The seventh slide suggests employers have increased their opposition to unions, but that is hard to believe; I know of no time when employers favored them. More relevant is the public approval, and that has declined from 75% in 1956 to 52% today - a substantial drop. Little wonder: whenever a union goes on strike, the public (which played no part in the dispute) suffers along with the employer. I'm surprised that approval remains as high as 52%. On the same chart, though, it's shown that DISapproval has doubled, and that may be the key. Slowly, it may be dawning on public awareness that when A gets paid more than his labor is worth, B gets no job at all. That is: unions may be good for those with a job, but they have a negative effect on those who don't. They take away money that might have been spent on hiring extra people.

Government says unemployment is 6.7%; Shadowstats reckon it is nearer 23.2%. This negative effect is not trivial - yet they go further: unions vigorously support raising the minimum wage, which forces those whose skills are not worth that minimum to stay unemployed. (A quick proof of this is to consider why, if it is good to raise that minimum to $15 an hour, it should not be better raised to $150 or $1,500.)

Sometimes, their overall negative effect has been to destroy an entire industry, even an entire city, like Detroit.

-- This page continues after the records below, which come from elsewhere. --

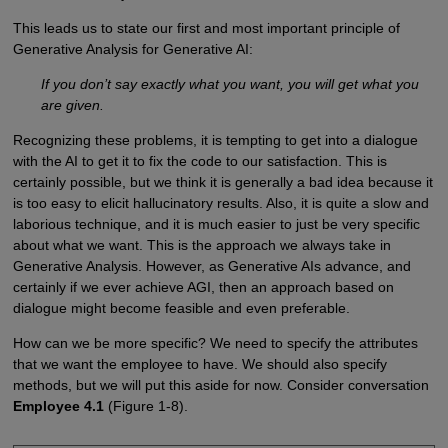
This leads us to state our first and most important principle of
Generative Analysis for Generative AI:
If you don’t say exactly what you want, you will get what you
are given.
Recognizing these problems, it is tempting to get into a dialogue
with the AI to get it to fix the code to our satisfaction. This is
certainly possible, but we think it is generally a bad idea because it
is too easy to elicit hallucinatory results. Also, it is quite a slow and
laborious technique, and it is much easier to just be very specific
about what we want. This is the approach we always take in
Generative Analysis. However, as Generative AIs advance, and
certainly if we ever achieve AGI, then an approach based on
dialogue might become feasible and even preferable.
How can we be more specific? We need to specify the attributes
that we want the employee to have. We should also specify
methods, but we will put this aside for now. Consider conversation
Employee 4.1
(Figure 1-8).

The stranglehold the UAW had on the car trade pushed labor costs so high as to bankrupt the Big Three, once some of the world's most successful enterprises.

I question, then, even the assertion that unions are good for those with a job. Think: you get paid more than you are worth; 26.7% more, perhaps. What does that do for your self esteem? What does it do for your resumé? - for your ability to change jobs, if you should happen to want that? Obviously, there's a short term gain. But careers are about the long term. And sometimes, being paid more than the market rate ruins the industry and leaves the employee with a handful of unfulfillable promises, in a rat-infested neighborhood.

There's one part of the HR graphic that is flat wrong: the eighth slide. It shows 15 changes wrought by union influence, under the heading "In Praise of Unions." There is nothing at all praiseworthy about several of them (minimum wage laws, collective "bargaining rights"...) but those that are positive result from normal market operations, not from unions. Firms wishing to recruit the best workers will make their package attractive - competition in the labor market ensures that. In the 1970s I was working for a large company which provided such goodies, and had never been unionized; the government then compelled it to provide unions with the chance to present their sales pitch to us (in company time!) and to hold a vote, about whether or not to unionize. Ninety four percent of us said, "no way, José."

There is no more efficient, or more fair, way to exchange anything at all than the market; the free exchange of goods, money and labor without anyone participating except those with skin in the game; and the sooner you take action to cause it, dear Reader, the sooner that will come to pass - for when government has evaporated, only the market will remain. The individual contracts made will not be subject to any third-party interference at all.